# WHAT TO DO:
Take the line with "Rebuild by running" as the first line and the last line of the data as the final one. Write out those lines exactly, and no others.
□ □ □ □
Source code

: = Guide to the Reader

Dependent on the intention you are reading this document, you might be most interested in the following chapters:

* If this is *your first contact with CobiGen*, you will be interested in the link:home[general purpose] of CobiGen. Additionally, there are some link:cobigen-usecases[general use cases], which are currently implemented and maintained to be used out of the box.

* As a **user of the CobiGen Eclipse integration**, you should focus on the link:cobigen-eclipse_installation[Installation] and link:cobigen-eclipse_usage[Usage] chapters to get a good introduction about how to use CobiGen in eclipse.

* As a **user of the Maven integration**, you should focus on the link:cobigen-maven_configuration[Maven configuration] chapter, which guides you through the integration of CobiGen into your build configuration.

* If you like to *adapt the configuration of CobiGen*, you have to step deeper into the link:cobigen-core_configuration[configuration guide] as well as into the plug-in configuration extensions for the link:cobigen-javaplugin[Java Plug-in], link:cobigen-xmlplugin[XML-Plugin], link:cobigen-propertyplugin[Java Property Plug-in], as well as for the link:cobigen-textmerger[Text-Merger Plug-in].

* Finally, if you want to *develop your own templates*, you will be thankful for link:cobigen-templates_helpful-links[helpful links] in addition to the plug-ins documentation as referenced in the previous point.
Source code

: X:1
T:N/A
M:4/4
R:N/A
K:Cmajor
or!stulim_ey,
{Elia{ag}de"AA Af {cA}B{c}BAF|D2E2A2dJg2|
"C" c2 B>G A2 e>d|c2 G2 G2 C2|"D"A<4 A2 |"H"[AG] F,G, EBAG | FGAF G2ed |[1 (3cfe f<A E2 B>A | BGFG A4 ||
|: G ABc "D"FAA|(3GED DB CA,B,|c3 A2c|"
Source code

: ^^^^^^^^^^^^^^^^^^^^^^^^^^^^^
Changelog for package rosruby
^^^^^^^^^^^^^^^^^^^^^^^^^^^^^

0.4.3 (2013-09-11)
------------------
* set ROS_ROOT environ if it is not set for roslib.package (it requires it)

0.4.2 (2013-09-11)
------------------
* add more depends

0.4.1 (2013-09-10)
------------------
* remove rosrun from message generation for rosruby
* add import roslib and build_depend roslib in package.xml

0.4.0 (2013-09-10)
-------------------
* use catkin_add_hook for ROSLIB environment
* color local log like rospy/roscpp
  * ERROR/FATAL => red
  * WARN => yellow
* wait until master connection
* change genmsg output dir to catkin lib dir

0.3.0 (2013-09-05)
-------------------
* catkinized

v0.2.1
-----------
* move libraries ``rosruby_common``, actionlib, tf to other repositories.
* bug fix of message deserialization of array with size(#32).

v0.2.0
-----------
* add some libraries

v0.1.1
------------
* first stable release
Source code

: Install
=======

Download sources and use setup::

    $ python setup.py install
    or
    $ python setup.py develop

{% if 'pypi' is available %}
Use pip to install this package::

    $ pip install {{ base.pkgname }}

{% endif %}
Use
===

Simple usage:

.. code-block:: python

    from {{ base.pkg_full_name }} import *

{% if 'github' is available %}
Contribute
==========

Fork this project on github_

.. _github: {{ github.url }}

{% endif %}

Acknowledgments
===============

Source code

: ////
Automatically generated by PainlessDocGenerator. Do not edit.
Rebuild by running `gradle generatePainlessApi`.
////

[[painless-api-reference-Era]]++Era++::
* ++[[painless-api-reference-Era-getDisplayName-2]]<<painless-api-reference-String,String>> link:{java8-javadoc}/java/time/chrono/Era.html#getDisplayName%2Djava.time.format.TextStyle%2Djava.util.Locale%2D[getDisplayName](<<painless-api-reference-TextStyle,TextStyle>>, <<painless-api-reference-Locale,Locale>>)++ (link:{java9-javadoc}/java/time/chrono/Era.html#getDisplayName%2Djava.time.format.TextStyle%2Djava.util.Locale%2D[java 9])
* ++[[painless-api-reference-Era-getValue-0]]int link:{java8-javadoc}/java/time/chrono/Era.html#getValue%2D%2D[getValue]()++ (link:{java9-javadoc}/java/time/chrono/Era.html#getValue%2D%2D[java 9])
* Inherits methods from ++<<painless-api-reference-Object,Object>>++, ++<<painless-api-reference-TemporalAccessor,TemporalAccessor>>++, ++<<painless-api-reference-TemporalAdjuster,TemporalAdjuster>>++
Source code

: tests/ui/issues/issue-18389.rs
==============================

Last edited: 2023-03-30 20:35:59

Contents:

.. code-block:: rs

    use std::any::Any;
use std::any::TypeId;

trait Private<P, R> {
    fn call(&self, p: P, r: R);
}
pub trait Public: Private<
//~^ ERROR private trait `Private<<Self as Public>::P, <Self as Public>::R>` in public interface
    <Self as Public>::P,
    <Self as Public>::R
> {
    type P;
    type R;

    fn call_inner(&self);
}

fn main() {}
□ □ □ □
# SOLVED PROBLEM:
Rebuild by running `gradle generatePainlessApi`.
////

[[painless-api-reference-Era]]++Era++::
* ++[[painless-api-reference-Era-getDisplayName-2]]<<painless-api-reference-String,String>> link:{java8-javadoc}/java/time/chrono/Era.html#getDisplayName%2Djava.time.format.TextStyle%2Djava.util.Locale%2D[getDisplayName](<<painless-api-reference-TextStyle,TextStyle>>, <<painless-api-reference-Locale,Locale>>)++ (link:{java9-javadoc}/java/time/chrono/Era.html#getDisplayName%2Djava.time.format.TextStyle%2Djava.util.Locale%2D[java 9])
* ++[[painless-api-reference-Era-getValue-0]]int link:{java8-javadoc}/java/time/chrono/Era.html#getValue%2D%2D[getValue]()++ (link:{java9-javadoc}/java/time/chrono/Era.html#getValue%2D%2D[java 9])
* Inherits methods from ++<<painless-api-reference-Object,Object>>++, ++<<painless-api-reference-TemporalAccessor,TemporalAccessor>>++, ++<<painless-api-reference-TemporalAdjuster,TemporalAdjuster>>++
Source code

: tests/ui/issues/issue-18389.rs
==============================

Last edited: 2023-03-30 20:35:59

Contents:

.. code-block:: rs

    use std::any::Any;
use std::any::TypeId;

trait Private<P, R> {
    fn call(&self, p: P, r: R);
}
pub trait Public: Private<
//~^ ERROR private trait `Private<<Self as Public>::P, <Self as Public>::R>` in public interface
    <Self as Public>::P,
    <Self as Public>::R
> {
    type P;
    type R;

    fn call_inner(&self);
}

fn main() {}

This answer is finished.